Taxista desciende a caudaloso río para rescatar a un perrito que era llevado por la corriente

El canino había bajado erróneamente en el afluente de un río y era llevado por la corriente.

Los héroes improvisados tienen un lugar aparte en los corazones de los amantes de los animales. La siguiente historia es un ejemplo real de esta afirmación, ya que cuando un acto heroico ocurre para beneficiar a seres especiales en nuestra vida, eso no tiene precio.

Cuando el instinto no basta, y estas formas de vida no pueden salir del peligro, es necesario que las acciones humanas se hagan evidentes y en la mayoría de los casos sin ningún tipo de retribución. Pero esto no fue el caso del taxista heroico Pedro Ospina.

El evento ocurrió en la ciudad de Medellín, Colombia, cerca del Terminal del Norte por la canalización de Moravia y el Parque Norte. Cuando Pedro de repente observó a una multitud de personas enfocando su mirada hacia el caudal del río decidió acercarse. La razón de esa situación se debía a que se encontraba un canino a punto de ser llevado por las aguas del río.

Antes de bajarse del vehículo, Ospina imaginaba que se trataba de un cuerpo sin vida, cuando verificó la razón de la curiosidad colectiva decidió tomar acción. «Cuando miré y vi un perrito que estaba allá, entonces no dudé dos veces en quitarme la camisa y bajar con ayuda de un lazo y escalera que me había facilitado y ahí mismo me bajé, no quería que ese animalito se lo llevara la corriente» dijo el heroico taxista.

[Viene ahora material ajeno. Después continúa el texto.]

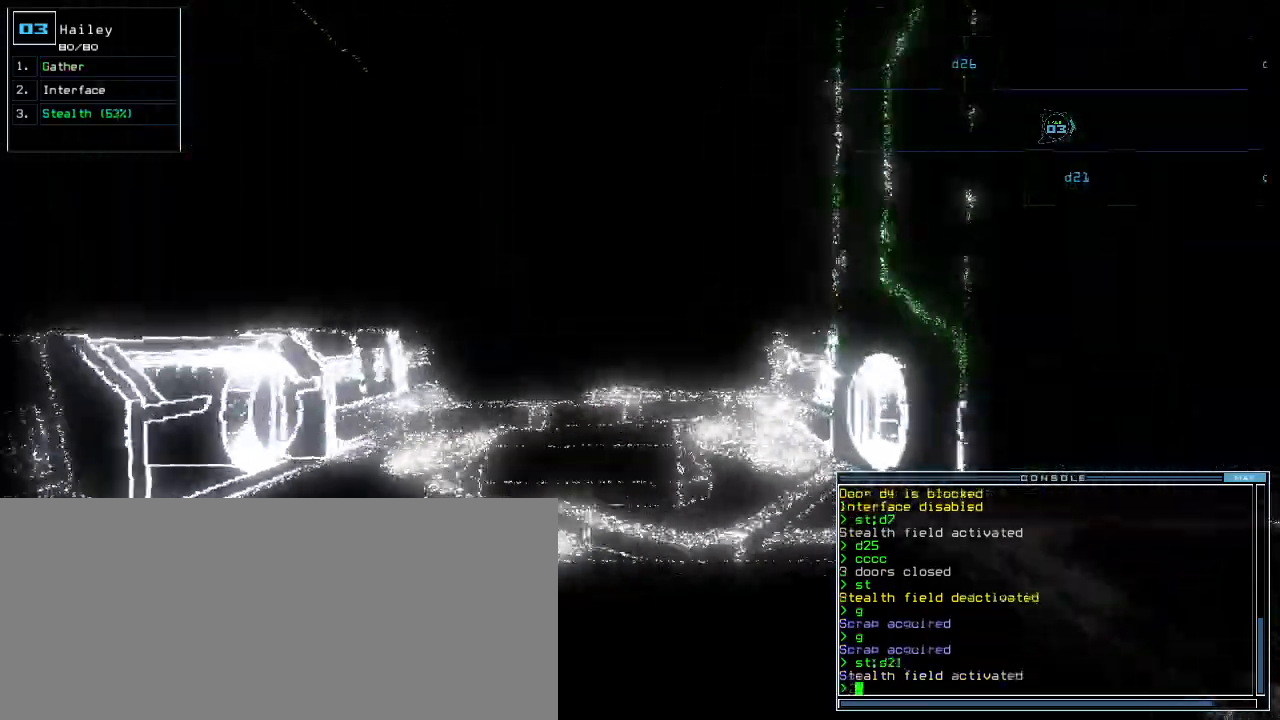
Gameplay with keyboard; each line is a JSON object with the keys held at the frame after it. "events" lists presses ("down") and releases ("up") of ".", "0", "1", "2", "3", "4", "5", "6", "7", "8", "9", "a", "b", "backspace", "c", "caps_lock", "comma", "ctrl_l", "ctrl_r", "d", "down", "e", "equals", "escape", "f", "g", "h", "i", "j", "k", "l", "left", "m", "minus", "n", "o", "p", "q", "quote", "r", "return", "right", "s", "semicolon", "shift_l", "shift_r", "space", "t", "tab", "tilde", "u", "up", "v", "w", "x", "y" and "z" between this image and that frame as [ms after this image, input, new state], when the widget could be followed in between. No other keys are recorded. Mouse input is not recorded.
{"keys": ["up"], "events": [[80, "right", "down"], [200, "up", "down"], [360, "right", "up"]]}
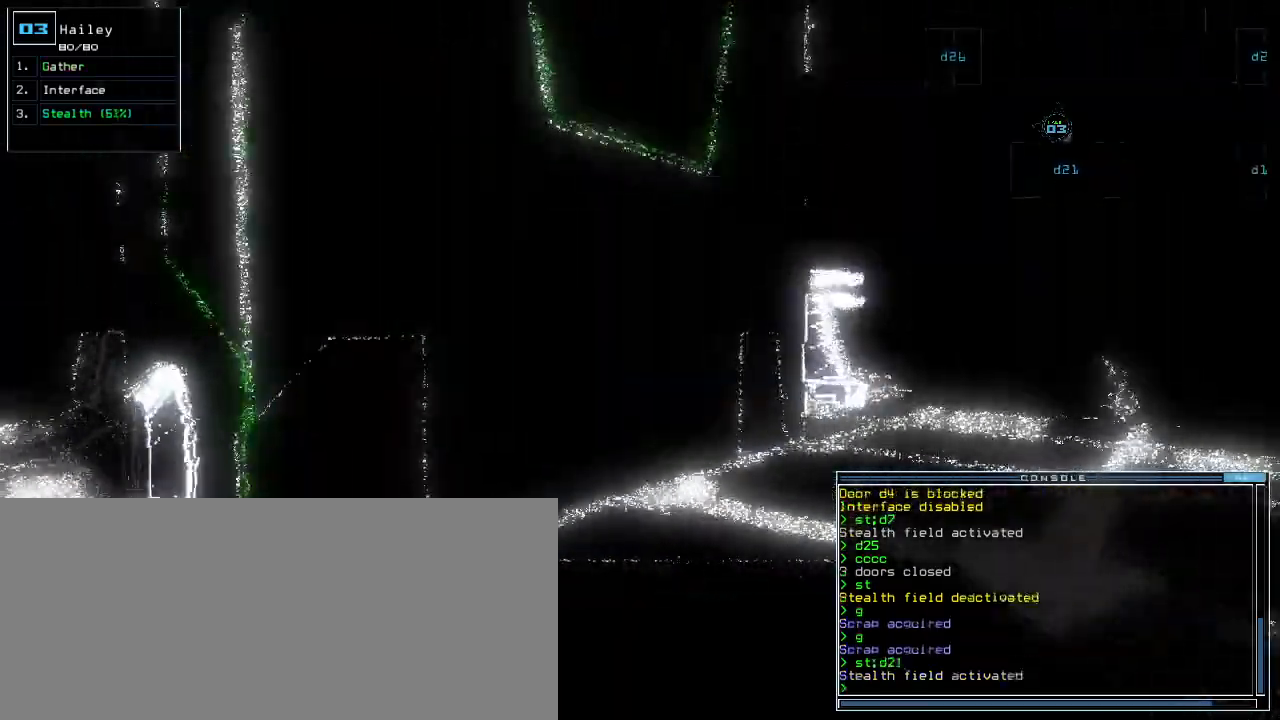
{"keys": ["up"], "events": [[20, "right", "down"], [160, "right", "up"], [380, "right", "down"], [460, "right", "up"]]}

Cuando Ospina iba a tomar al perro, este estaba muy asustado, además parecía que tenía mucho frío. Una señora que observaba el rescate le dijo al taxista que ella era capaz de adoptar al canino.

«Casi que no lo tomo, pero ya después se calmó y lo pude sacar del río. Mi objetivo es que quede en buenas manos, yo la verdad amo a los animales”, puntualizó Pedro Ospina, el héroe de esta historia.

Todas las personas que observaron el episodio aplaudieron las acciones heroicas y subieron imágenes de este acto en las principales redes sociales. Ospina tuvo su momento de gloria, el perro sé salvó, las personas que observaban quedaron felices y ahora una señora cuenta con una nueva mascota, es decir un acto heroico que benefició a todos.